SCARBOROUGH — The Scarborough Economic Development Corp. has proposed a change to the town’s zoning rules that would allow businesses in industrial zones to build on up to 50 percent of their property.

The maximum existing building coverage is 35 percent.

“We got a request for help from a company in the Industrial Zone that wants to expand and can’t under the current rules,” SEDCO Executive Director Harvey Rosenfeld told the Town Council Wednesday. “The 35 percent seemed arbitrary to me and to the Planning Department.”

The company, which has asked SEDCO for anonymity, Rosenfeld said, would like to build a 30,000-square-foot manufacturing facility on its property.

New construction would still have to meet all the other requirements of the zone, including off-street parking and performance standards.

“This would help this company expand, which we want to encourage, but also eliminate this problem for future businesses,” Rosenfeld said.

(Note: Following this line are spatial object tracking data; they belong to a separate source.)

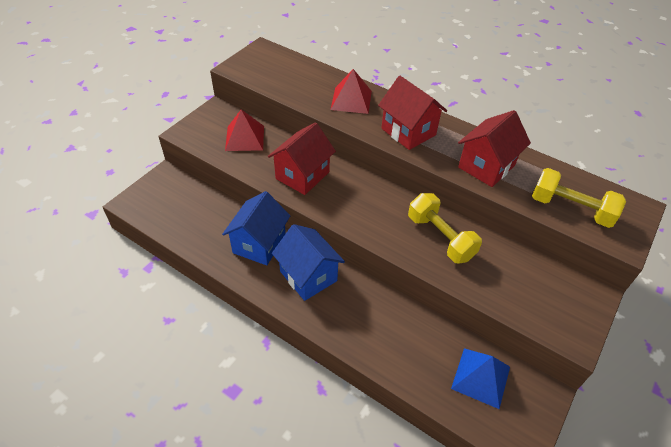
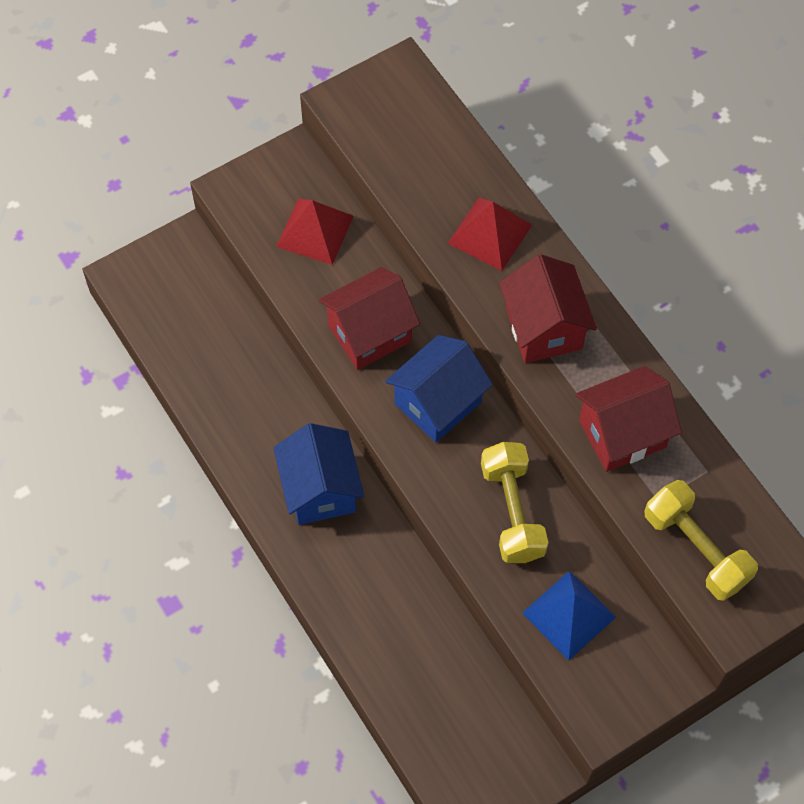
camera: 25 degrees right, 15 degrees up
(259, 244) = (275, 413): blue house -> blue house (438, 403)
(481, 377) = (472, 717): blue pyramid -> blue pyramid (569, 615)

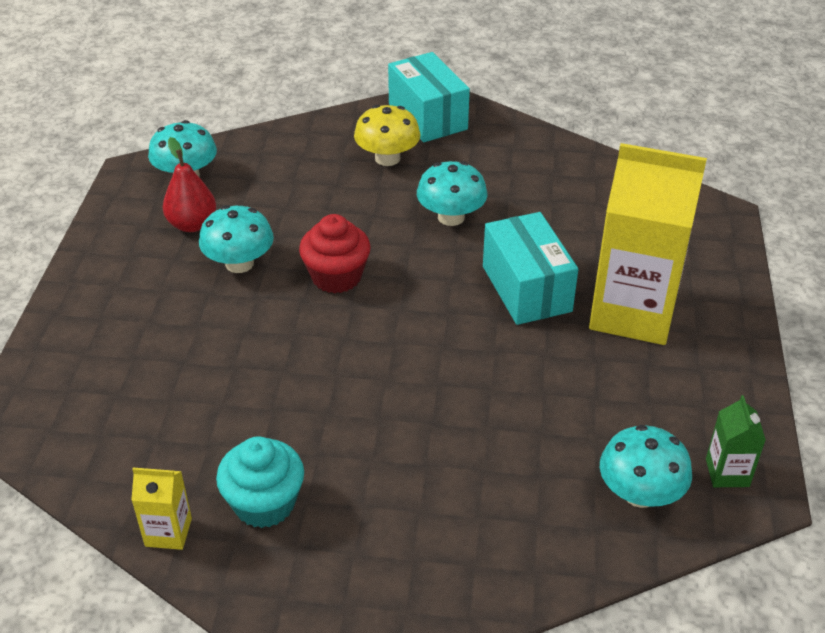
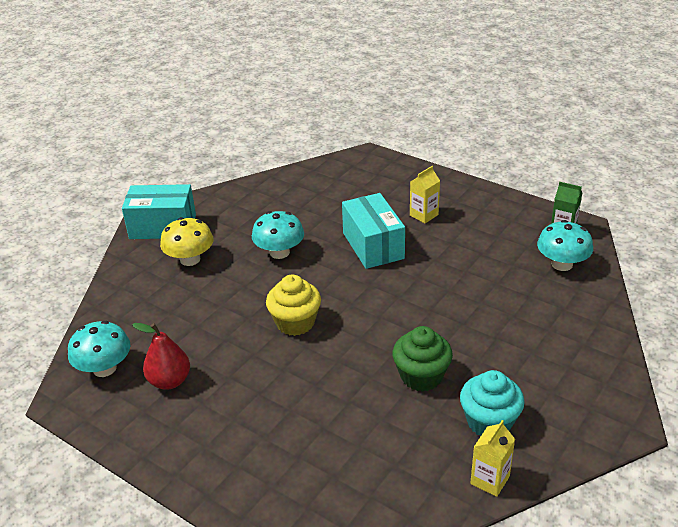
camera: 60 degrees left, 5 degrees down
(239, 263) = (239, 367): turquoise mushroom -> none
(309, 415) = (421, 376): none -> green cupcake
(336, 277) = (295, 322): red cupcake -> yellow cupcake
(526, 288) = (373, 245): turquoise box -> turquoise box turned 60 degrees clockwise
(633, 312) = (424, 215): yellow carton -> yellow carton, size x0.42

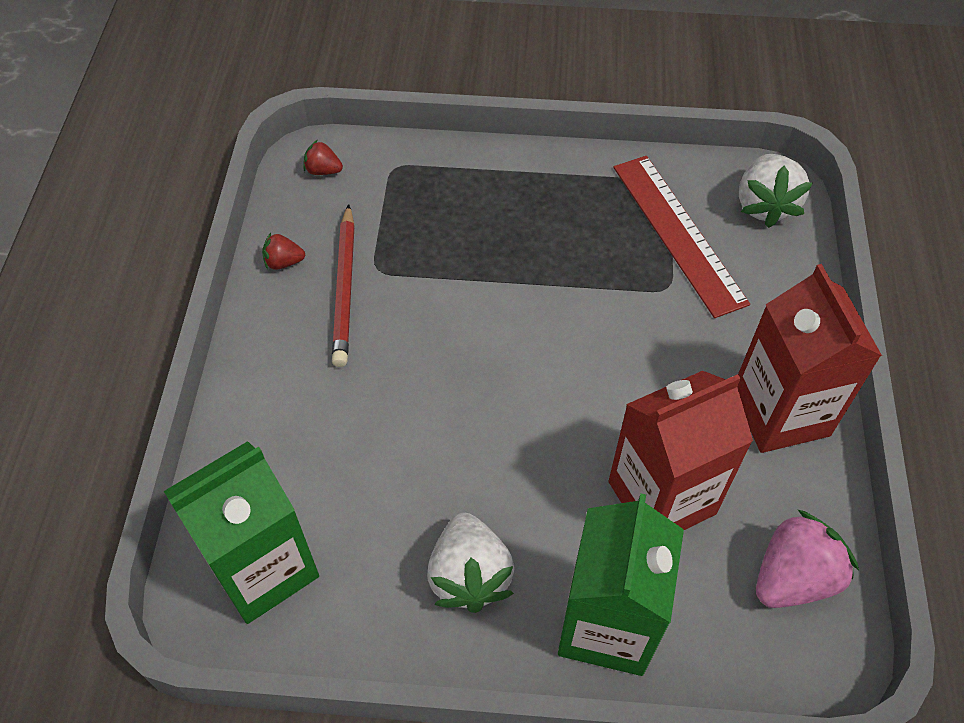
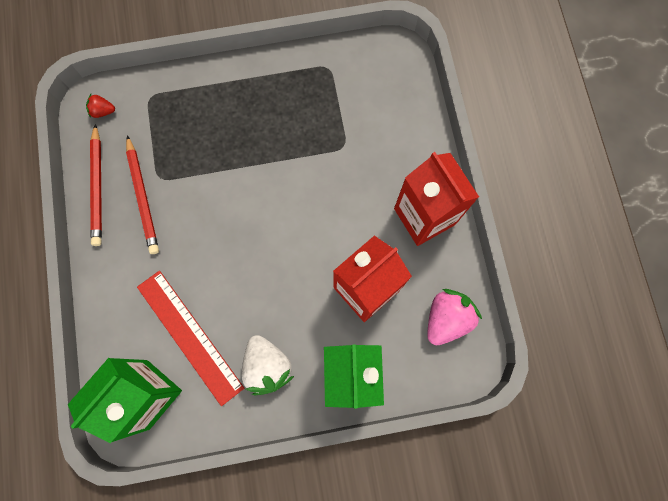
camera: 15 degrees left, 20 degrees up
(283, 262) = (98, 188): red strawberry -> red pencil
(678, 233) = (343, 104): red ruler -> red ruler (190, 336)
(764, 205) = (393, 70): white strawberry -> none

The council unanimously approved the first reading of the zoning change, which will now go to the Planning Board for review and a public hearing.

In other business, the council also unanimously approved a new Aquifer Protection Zone for all the mapped aquifers in the town.

The new rules, created to protect the town’s vulnerable gravel and sand aquifers, require homeowners and businesses in the zone to have double-lined fuel tanks, refuel and park vehicles on impervious surfaces, and other water-protection measure.

“We’ll be further ahead than other communities in having protections for this,” said Paul Porada, a project engineer and town resident who initially pushed for the new zone to protect the town’s drinking water. “Everything we do with development comes with a price.”

The town has several aquifers, but the largest aquifer is in west of the turnpike and across the border with Gorham.

“These are the small steps you do now to save your tomorrow,” Councilor Jessica Holbrook said.

The council also added Higgins and Ferry beaches and Hurd Park to its resident beach access pass, so residents can access any of the town’s beaches, including Pine Point Beach, all season with purchase of the $30 sticker.